I feel like I have been living in a time warp. My dad is still in the hospital but he is finally beginning to improve. It has been a long 10 days of ups and downs. I have spent a lot of time with him at the hospital because he gets very anxious if he doesn't have family with him. My other family members have hospital "psycho"sis and are very uncomfortable being there, especially my mom, so voila! I get the job. I used to be afraid like that too, but after everything I have been through over the last few years, it doesn't really bother me anymore. I think of hospitals as places of healing and rebirth. The only thing that has bothered me is all of the beeping from the monitors every time there is a change in the rhythm of the heart or oxygen level. At first those beeps made me want to jump out of my skin but I'm used to them now and hardly look up to see what's going on. I would like to thank my mother-in-law and sister-in-law for their guidance on some of the withdrawal issues my dad has experienced as well. They are both seasoned nurses and were both spot on with their advice. Thank You!
My dad will be in the hospital for at least a few more days, maybe into the middle of next week. The doctors have told us that most of his problems are directly linked to his heavy smoking. The challenge for us is going to be to keep him from smoking when he gets home. He is very stubborn and will probably deny that it was smoking that got him there in the first place. I probably should have video taped those first few days in the hospital, so he could see himself gasping for air. My sister is also a smoker so I am praying that after seeing all of this she may have a change of heart too.
The kids have been doing okay through this. They are acting out of sorts. With me being at the hospital so much, especially at night, they have been very clingy and emotional.

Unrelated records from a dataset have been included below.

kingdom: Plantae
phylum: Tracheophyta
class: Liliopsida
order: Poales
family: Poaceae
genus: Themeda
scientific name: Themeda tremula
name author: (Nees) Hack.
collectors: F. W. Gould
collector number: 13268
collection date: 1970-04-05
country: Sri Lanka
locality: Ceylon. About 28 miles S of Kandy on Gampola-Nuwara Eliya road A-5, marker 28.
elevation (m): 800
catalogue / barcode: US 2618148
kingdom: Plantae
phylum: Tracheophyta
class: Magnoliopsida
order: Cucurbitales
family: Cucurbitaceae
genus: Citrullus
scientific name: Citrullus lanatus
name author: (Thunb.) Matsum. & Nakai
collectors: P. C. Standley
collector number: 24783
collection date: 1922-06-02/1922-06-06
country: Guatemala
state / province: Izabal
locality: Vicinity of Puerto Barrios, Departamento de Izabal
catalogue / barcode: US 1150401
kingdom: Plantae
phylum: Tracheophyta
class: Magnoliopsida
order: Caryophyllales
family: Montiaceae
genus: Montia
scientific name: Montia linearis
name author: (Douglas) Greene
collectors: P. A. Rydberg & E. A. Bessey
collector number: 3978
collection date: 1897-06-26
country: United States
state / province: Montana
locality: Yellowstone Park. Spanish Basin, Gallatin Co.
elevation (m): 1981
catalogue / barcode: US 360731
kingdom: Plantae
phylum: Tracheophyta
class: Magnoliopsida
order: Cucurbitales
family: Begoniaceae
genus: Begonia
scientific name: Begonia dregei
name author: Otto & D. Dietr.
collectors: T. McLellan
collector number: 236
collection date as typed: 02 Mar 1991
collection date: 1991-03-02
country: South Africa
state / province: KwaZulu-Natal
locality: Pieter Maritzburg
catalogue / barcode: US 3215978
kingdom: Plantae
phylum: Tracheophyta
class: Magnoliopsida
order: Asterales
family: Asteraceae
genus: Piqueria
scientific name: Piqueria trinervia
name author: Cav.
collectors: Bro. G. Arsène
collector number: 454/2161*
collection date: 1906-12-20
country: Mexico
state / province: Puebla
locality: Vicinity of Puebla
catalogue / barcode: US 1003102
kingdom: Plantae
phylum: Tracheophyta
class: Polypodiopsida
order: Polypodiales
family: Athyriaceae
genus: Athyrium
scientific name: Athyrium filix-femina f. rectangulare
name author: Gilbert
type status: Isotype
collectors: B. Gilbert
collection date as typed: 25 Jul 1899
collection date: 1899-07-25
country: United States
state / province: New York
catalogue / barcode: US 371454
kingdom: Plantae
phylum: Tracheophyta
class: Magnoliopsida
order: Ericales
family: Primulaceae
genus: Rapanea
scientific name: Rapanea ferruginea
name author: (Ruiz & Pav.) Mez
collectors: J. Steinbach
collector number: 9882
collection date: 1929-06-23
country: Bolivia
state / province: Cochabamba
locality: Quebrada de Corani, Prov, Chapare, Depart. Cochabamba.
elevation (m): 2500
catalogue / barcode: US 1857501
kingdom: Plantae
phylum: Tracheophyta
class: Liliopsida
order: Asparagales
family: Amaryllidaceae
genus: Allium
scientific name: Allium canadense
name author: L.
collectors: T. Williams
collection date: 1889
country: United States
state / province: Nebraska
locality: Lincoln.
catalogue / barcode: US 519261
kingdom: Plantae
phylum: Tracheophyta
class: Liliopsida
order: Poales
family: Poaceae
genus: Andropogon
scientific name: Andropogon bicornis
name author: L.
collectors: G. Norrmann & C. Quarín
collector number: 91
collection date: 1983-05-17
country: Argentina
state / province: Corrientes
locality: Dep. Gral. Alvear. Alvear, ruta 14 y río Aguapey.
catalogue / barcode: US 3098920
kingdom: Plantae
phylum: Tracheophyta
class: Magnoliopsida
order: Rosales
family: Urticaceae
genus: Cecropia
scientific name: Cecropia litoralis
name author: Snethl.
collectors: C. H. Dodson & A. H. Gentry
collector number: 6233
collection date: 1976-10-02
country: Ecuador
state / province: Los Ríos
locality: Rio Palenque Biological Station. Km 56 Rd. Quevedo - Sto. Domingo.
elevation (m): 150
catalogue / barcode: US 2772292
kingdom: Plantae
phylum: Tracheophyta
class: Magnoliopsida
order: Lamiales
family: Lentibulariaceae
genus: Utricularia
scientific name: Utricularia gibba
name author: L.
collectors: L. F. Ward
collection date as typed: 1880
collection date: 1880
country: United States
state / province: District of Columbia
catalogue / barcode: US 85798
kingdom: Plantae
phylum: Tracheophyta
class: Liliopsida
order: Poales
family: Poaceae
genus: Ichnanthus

They can sense that something is wrong and are hanging around to eavesdrop in on the "adult" conversation. We tried 2 sleepovers for the girls, with Ms. Ann & Aunt Sara, but they ended up wanting to come home. They got to go see Grandpa yesterday for the first time and I think it helped relieve their fears to see him. It was good for Grandpa too!
Before all this happened, we had planned to go to the beach for the 4th of July. We were supposed to leave today but obviously our plans have been side railed. But, I think we have worked out a plan. My brother and his family are going to go down over the weekend while I stay here and help at the hospital. Then on Sunday, he is going to come back and Sara and I and the girls (Charlie's going to boyscout camp for the week) are going to go down and join his wife and kids for the rest of the week. That way my brother can stay over at my mom's all week and help her when My dad comes home. My sister is ready to help now too. She has been sick with the flu, that my whole family had before the surgery, and has not been able to come to the hospital all last week because the babies have been sick. So, I guess I shouldn't feel guilty if I leave and go the beach for a few days? I am so exhausted.....and I do feel guilty. What if something happens while I am away? I am so torn.
It's hard watching a parent go through this. How did they become so "old" overnight. My dad is only 70 but this last year, he has aged so much. One of my very good friends mother has just been diagnosed with Alzheimer's at 68. She told me the other day that her mom did not recognize her one evening and it just broke my heart to see her pain. I don't want to ever burden my own children in this way if I can take steps now to try and prevent it. My husband has been very affected also by my dad and the passing of Michael Jackson and Billy Mays of heart disease at age 50! That is only a few years older than he is. He has started swimming again at the Y and I am so glad to see him making the effort.
Life is a gift and we only have one vessel. We need to take care of ourselves because that is what God wants us to do. We need to manage the stress in our lives, eat better, and spend LOTS of time with our loved ones. I think I will go to the beach. I think He will watch over my dad for me while I take some time to repair my vessel from all of the worry and stress of this period.